18 de janeiro de 2026

4º DIA: MARÉ MANSA - ARACAJU

 Ah, o quarto dia! O famoso "dia de lagartear", onde a única meta é ver o tempo passar devagar enquanto a gente se pergunta se realmente precisa voltar para a vida real.

REDE, SOMBRA E ÁGUA FRESCA:
Hoje foi dia de bater o ponto na preguiça. Escolhemos o Maré Mansa, na Praia do Robalo, e olha... o nome não é propaganda enganosa. O lugar é um convite oficial ao sedentarismo praiano.

Mal pisamos na areia e a Bia já ativou o modo "radar de conforto". Ela avistou uma mesa na parte coberta, com uma rede balançando bem na frente. Ela fixou o olhar nela como se fosse um tesouro pirata e se instalou ali com a autoridade de quem é dona do beach club. Se alguém ousasse sentar ali, ela provavelmente invocaria o estatuto da criança e do adolescente. 

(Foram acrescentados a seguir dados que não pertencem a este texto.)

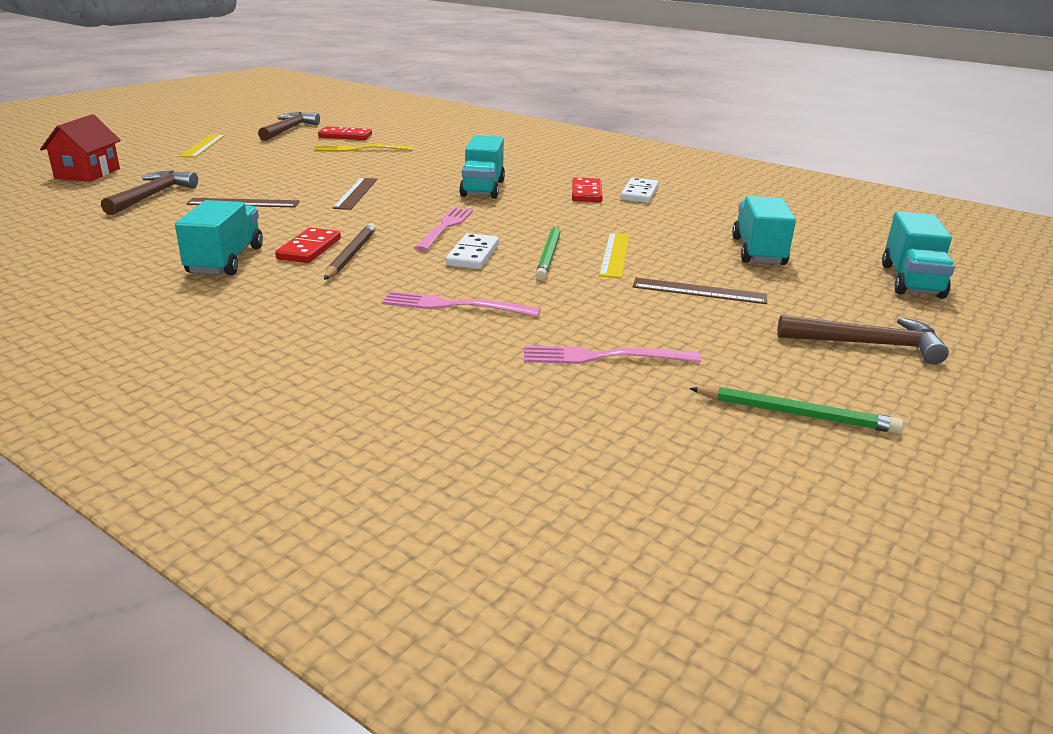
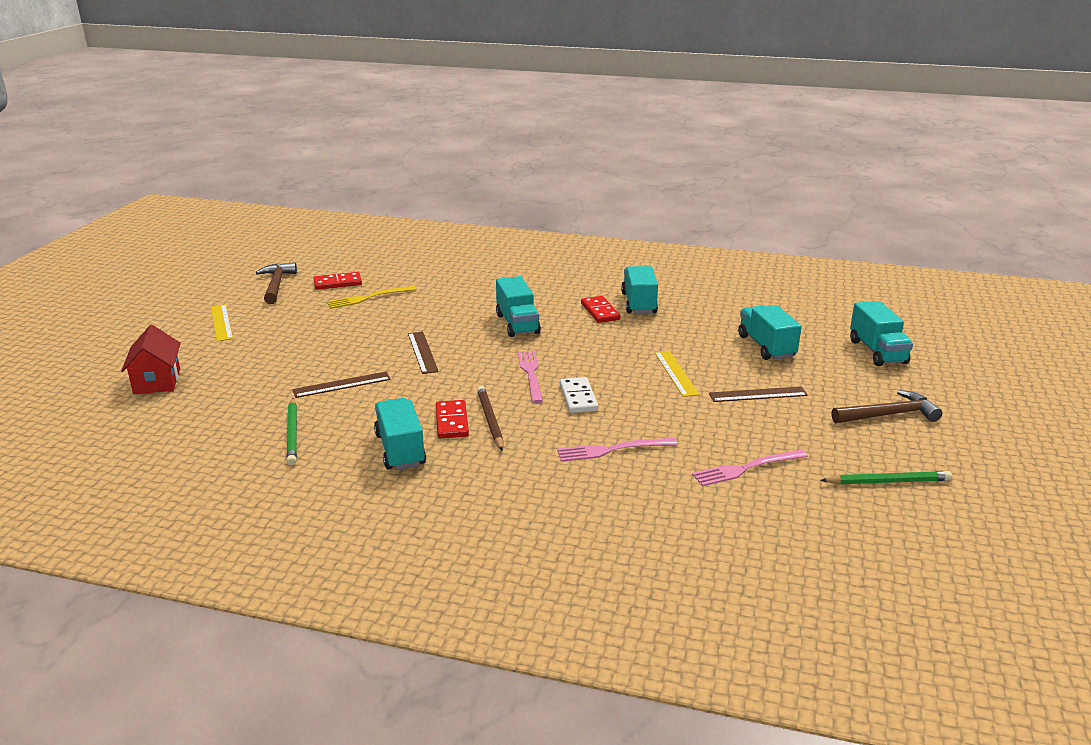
camera: 20 degrees left, 0 degrees up
brown hammer [101,170,198,215] -> none
green pencil [535,225,561,280] -> green pencil moved to [286,398,297,465]
white domino [621,178,659,203] -> turquoise truck [621,266,658,313]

Ganhamos o lugar e passamos o dia ali: sombra, água fresca e tudo mais que precisávamos para o nosso "esforço" de não fazer nada.


THE VOICE:
O entretenimento ficou por conta da música ao vivo, que foi um show à parte (literalmente):

O Primeiro Artista: Digamos que ele economizou no carisma e na afinação. A gente trocava olhares tipo: "Será que é o sal ou ele realmente errou o tom de novo?".

O Segundo Artista: O homem era uma usina de energia. Ele pulava e ia até a areia puxar o povo para dançar. A vibração era tanta que, no final, eu já estava achando tudo divertidíssimo e quase entrando na coreografia (QUASE!). O carisma dele salvou o dia!

REVEZAMENTO: 
O mar do Robalo resolveu pedir desculpas pelo agito da Praia dos Artistas no primeiro dia. Não estava nenhuma seda, mas pelo menos dava pra entrar sem medo de ser arremessado na areia. 

Mas, como a vida de pais não é só sombra, eu e o Sr. Dias montamos um esquema de revezamento olímpico:

  • Um vai para a água com a Bia (e finge que tem energia);

  • O outro fica na base, protegendo a rede e garantindo que o petisco não esfrie.

PÔR DO SOL:
Quando o sol começou a baixar e o corpo já estava devidamente "empanado" de areia e sal, o meu espírito de guia turística deu as caras. Como estávamos ali do ladinho, fiz a sugestão de mestre: Orla do Pôr do Sol?! A adesão foi imediata!

Diferente do que se imagina de pontos turísticos famosos, a orla estava deliciosa e sem aquele formigueiro de gente. Tinha o movimento exato para dar vida ao lugar, mas sem tirar a paz que o dia pedia.

Achamos nosso "camarote" de grama. Estendemos a canga (o acessório mais versátil da humanidade).

Ficamos ali, os três, assistindo o sol mergulhar com uma calma que só Aracaju proporciona deixando o céu dar aquele show de cores que faz qualquer filtro do Instagram passar vergonha.






Foi o fecho de ouro para um dia onde a nossa única ocupação foi, de fato, não ter ocupação nenhuma.